I’d marketed household consumer products like air fresheners and laundry detergents. My capabilities were about to be stretched to their limits. I had no experience in event planning or running a massive venue. Buying ad space, writing press releases, and running social media campaigns were in my wheelhouse. Standing in the dark, dusty, cavernous space felt more tangible than any of that. The building’s scale drove home how big of a thing I’d begged to take on.
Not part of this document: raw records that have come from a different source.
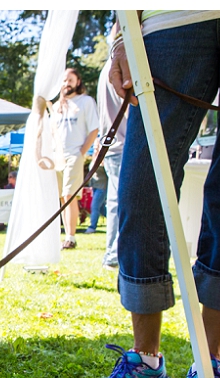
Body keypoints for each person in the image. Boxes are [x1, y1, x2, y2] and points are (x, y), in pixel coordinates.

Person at [80, 11, 220, 378]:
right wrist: (121, 38)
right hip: (169, 18)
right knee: (141, 187)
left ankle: (208, 367)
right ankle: (145, 363)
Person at [52, 68, 99, 250]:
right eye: (64, 80)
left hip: (74, 154)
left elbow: (94, 129)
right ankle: (67, 235)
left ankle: (71, 237)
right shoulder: (56, 107)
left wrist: (81, 152)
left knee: (70, 195)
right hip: (57, 157)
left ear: (78, 82)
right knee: (62, 197)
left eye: (70, 80)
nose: (67, 84)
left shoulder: (86, 102)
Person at [96, 53, 128, 271]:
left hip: (111, 144)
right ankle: (114, 255)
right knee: (120, 203)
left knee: (115, 201)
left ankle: (112, 254)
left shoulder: (106, 69)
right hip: (123, 143)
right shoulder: (124, 64)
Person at [85, 163, 107, 234]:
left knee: (94, 207)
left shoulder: (104, 159)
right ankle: (117, 220)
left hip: (102, 187)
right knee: (102, 209)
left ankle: (92, 227)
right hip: (95, 187)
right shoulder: (93, 159)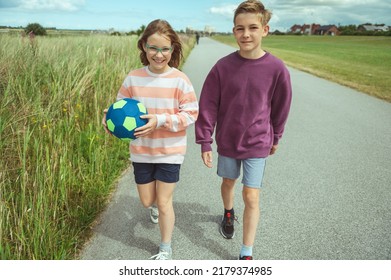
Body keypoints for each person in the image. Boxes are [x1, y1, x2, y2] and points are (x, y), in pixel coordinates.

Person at [195, 0, 292, 260]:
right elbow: (208, 105)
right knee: (228, 182)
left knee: (251, 195)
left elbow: (281, 107)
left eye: (252, 28)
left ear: (265, 30)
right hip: (228, 140)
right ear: (234, 31)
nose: (246, 34)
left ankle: (246, 252)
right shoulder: (222, 67)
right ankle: (228, 211)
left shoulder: (277, 68)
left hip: (258, 141)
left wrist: (277, 136)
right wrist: (205, 141)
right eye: (240, 28)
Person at [102, 19, 198, 260]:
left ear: (173, 49)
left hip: (170, 151)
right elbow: (119, 107)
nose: (159, 54)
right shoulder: (133, 78)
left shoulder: (180, 80)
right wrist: (108, 118)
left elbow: (191, 114)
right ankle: (154, 207)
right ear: (144, 46)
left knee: (165, 201)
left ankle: (165, 248)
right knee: (147, 201)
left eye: (165, 49)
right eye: (153, 48)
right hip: (142, 151)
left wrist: (161, 120)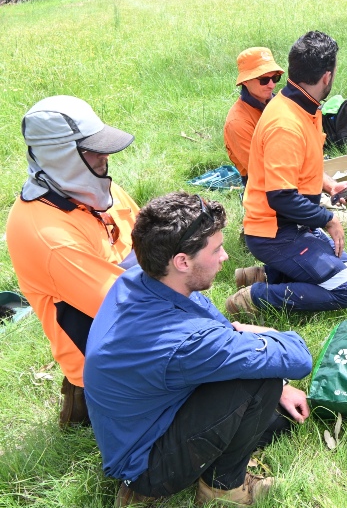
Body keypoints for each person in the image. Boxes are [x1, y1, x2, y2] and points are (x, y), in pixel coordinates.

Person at [84, 192, 313, 506]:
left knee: (276, 414)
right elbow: (299, 358)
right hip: (148, 467)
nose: (225, 257)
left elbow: (212, 322)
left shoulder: (142, 276)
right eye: (216, 249)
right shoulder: (184, 341)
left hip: (146, 421)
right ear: (182, 261)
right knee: (263, 380)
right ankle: (222, 490)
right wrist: (268, 333)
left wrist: (281, 385)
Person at [5, 95, 138, 428]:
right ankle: (85, 404)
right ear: (62, 158)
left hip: (129, 330)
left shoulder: (97, 188)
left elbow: (153, 242)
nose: (106, 156)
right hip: (107, 362)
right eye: (94, 151)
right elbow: (131, 307)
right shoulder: (46, 234)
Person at [226, 31, 347, 317]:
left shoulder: (303, 106)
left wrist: (331, 187)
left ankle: (266, 276)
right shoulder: (285, 124)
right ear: (327, 76)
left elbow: (300, 170)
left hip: (294, 224)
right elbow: (281, 198)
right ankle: (255, 296)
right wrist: (328, 219)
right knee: (346, 289)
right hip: (276, 233)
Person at [224, 47, 285, 184]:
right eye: (264, 80)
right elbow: (261, 171)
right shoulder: (237, 122)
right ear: (245, 81)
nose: (271, 85)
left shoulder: (281, 104)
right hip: (265, 188)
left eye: (275, 78)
I was excited about wine in a way I never was about glass cleaner. But reality was daunting. I’d forced my way into this position. I could not screw it up.

“It’s what we’ve got. No building permit required. No construction company needed.” He spread his arms wide and made a few slow circles. Swap his jeans and boots for a dirndl, he’d be Maria Von Trapp in the opening of the Sound of Music, spinning on a hilltop.

My first thought that it was an old barn had to be wrong. It had narrow plank wood floors that any decorator in Chicago would kill for despite the layer of dust and no horse stalls. It could be a church that had lost its steeple over the last hundred years. The layout was right.

Currently, it functioned as a storage building. A few old saddles and other stuff for horses lay on the ground to our left. Some rusty farm equipment sat in a sunbeam, and what I thought was a pile of stakes used to hold up the vines rested in the far corner.

“We’re going to need a cleaning crew and exterminator.” I took my turn walking in a circle; I didn’t twirl like he had, too overwhelmed by the magnitude of the undertaking ahead.

Wilson’s unconcerned meh didn’t make me feel any better.

Overhead, exposed rafters curved in elegant arches, reminding me again of a church. The shuttered windows were new but dusty and only allowed in slivers of light. I could imagine them open and sunshine bathing the inside. It would be stunning, especially with the addition of an oversized light fixture. It needed to be one-of-a-kind, oiled bronze, or something else rustic and chunky. I hoped there was a place to shop for it here in Elmer—everything had to be local.

“What was it?” Still taking it all in, I asked my brother without looking at him.

“One-room schoolhouse built in the late eighteen hundreds.” Wilson sounded smug.